The beet is my new favorite from the produce section. Have you ever had them? They’re a little bit sweet and amazingly earthy…plus they have the most gorgeous shade of pinkish purple. What a perfect addition to a bloody mary!
Be careful when you juice the beets: wear some gloves to prevent from staining your hands and be careful not to cut yourself when you peel them (just like you would with potatoes). If you don’t have a juicer handy, grate or finely chop the peeled beets and blend them with just a little bit of water to get things moving. Strain the juice with a cheesecloth or cocktail strainer so it’s really smooth for your drinks. If you’re making these for a brunch, it’s fine to prep your juices the day before!
This Kumato Bloody Mary has been on my to drink list for at least a year now. I’ve been seeing these cute little tomatoes all over the place lately and thought they would be perfect for a fun twist on one of my favorite Saturday AM drinks.
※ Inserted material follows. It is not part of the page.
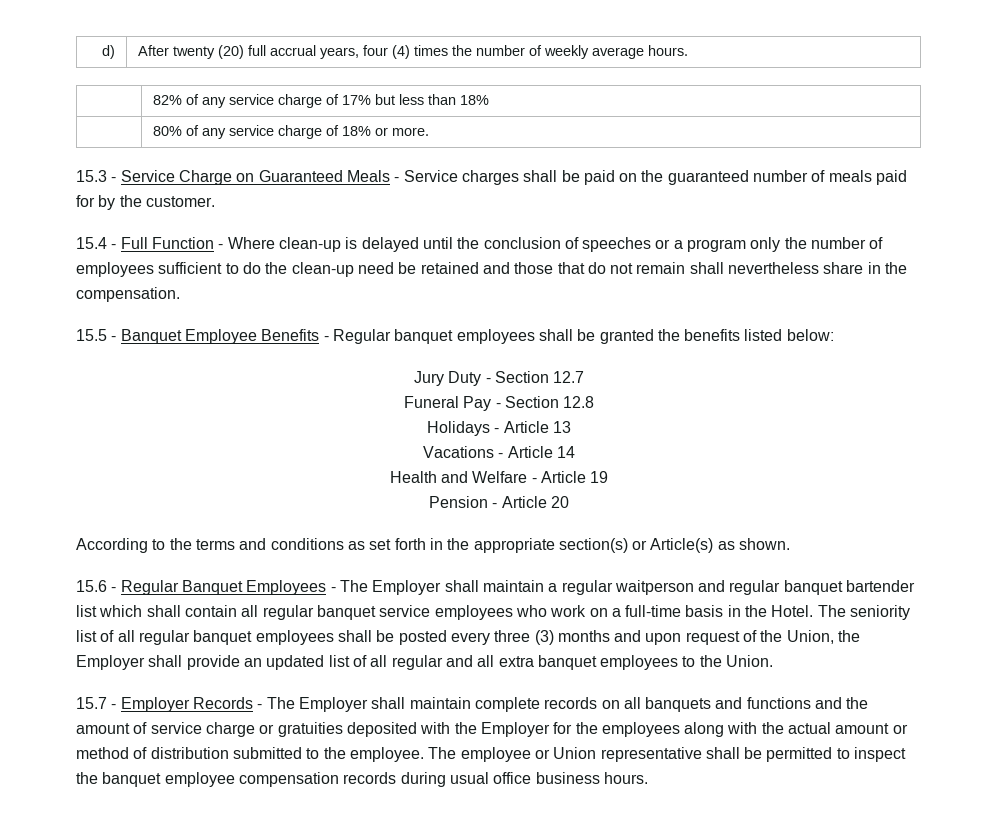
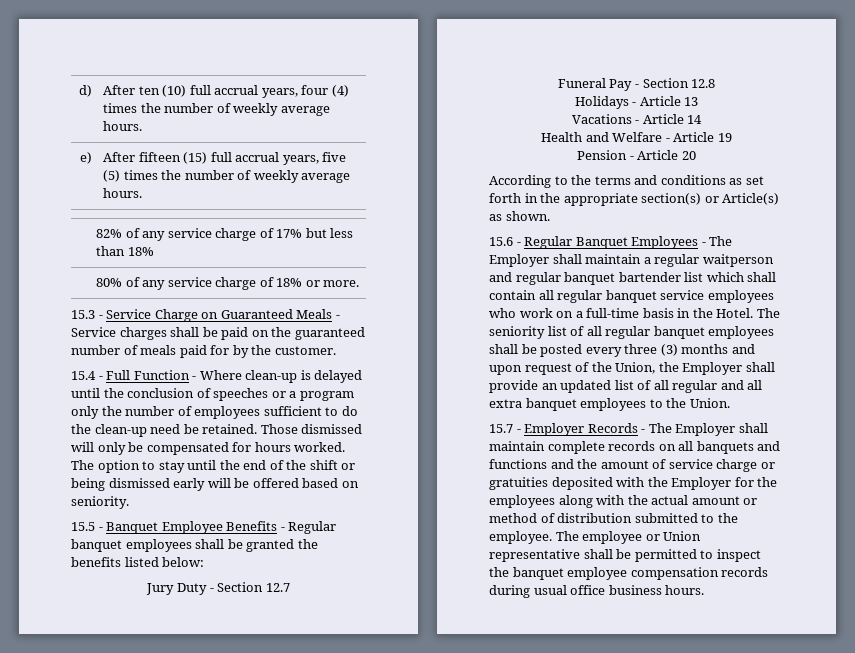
[172,45,244,59] twenty (20) -> [138,85,187,97] ten (10)
(688, 50) none -> [79,152,92,164] [103,152,347,165] [103,170,351,183] [103,188,143,198] // e) | After fifteen (15) full accrual years, five (5) times the number of weekly average hours.
[420,262,908,274] [76,287,180,302] retained and those that do not remain shall nevertheless share in the compensation. -> [202,424,363,434] [71,442,346,455] [71,460,356,473] [71,478,359,491] [71,496,129,509] retained. Those dismissed will only be compensated for hours worked. The option to stay until the end of the shift or being dismissed early will be offered based on seniority.

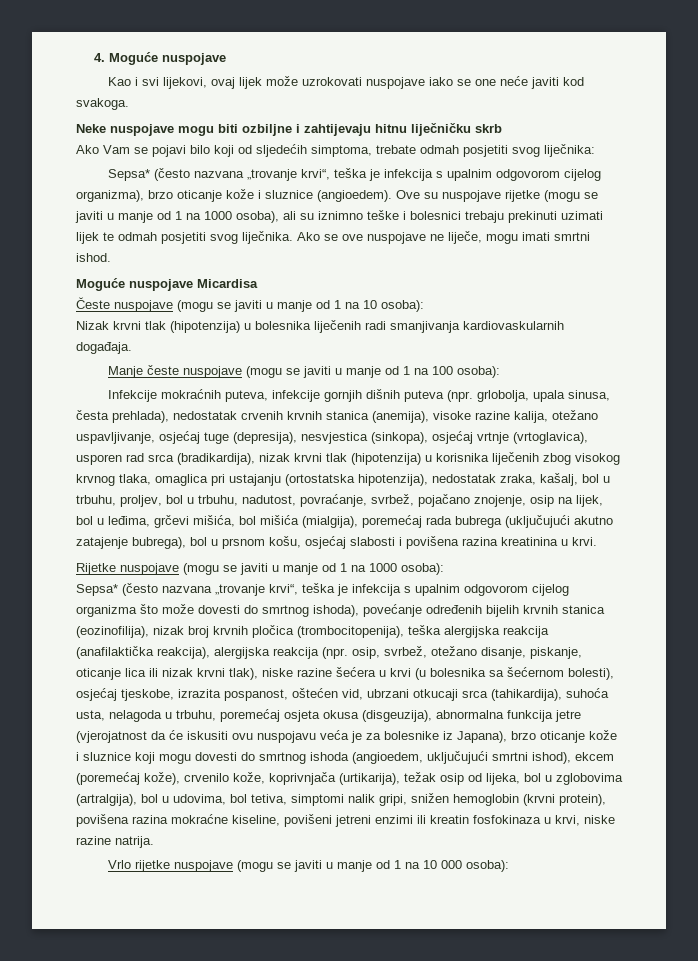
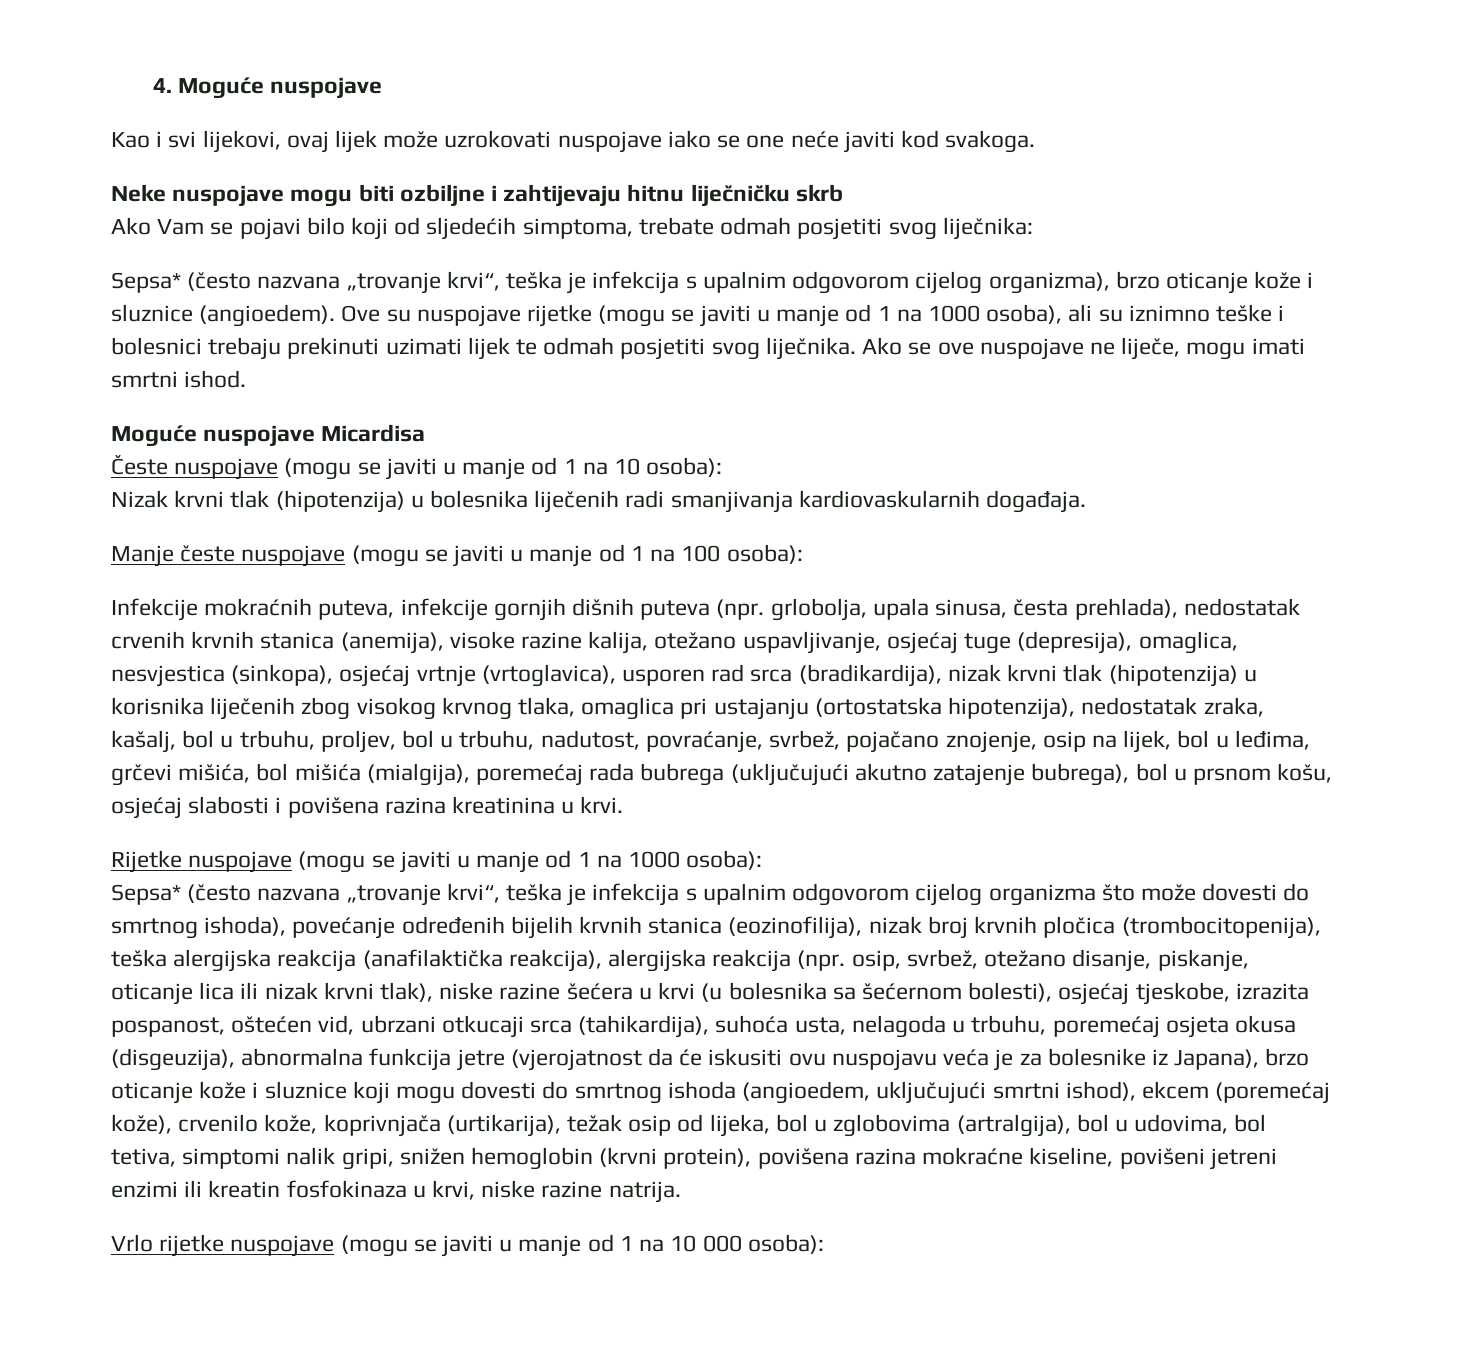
(297, 438) none -> [1138,631,1238,654] omaglica,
They’re a little bit sweeter than the standard tomato with a rich, full-bodied taste and a gorgeous dark and deep reddish-brown color. I’ve been using them a ton in salads and such – a perfect find and as a bonus they tend to last longer than most fruits & veggies. Great for people like me who can never use an entire package within a couple of days. Yum!
I’m so glad this recipe turned out the way it did! It has a nice hit of rosemary, not too heavy but definitely there. If you infuse your own vodka make sure not to leave the herb in too long or else you’ll get an overpowering bitterness that tastes like you’re chewin’ on a tree branch!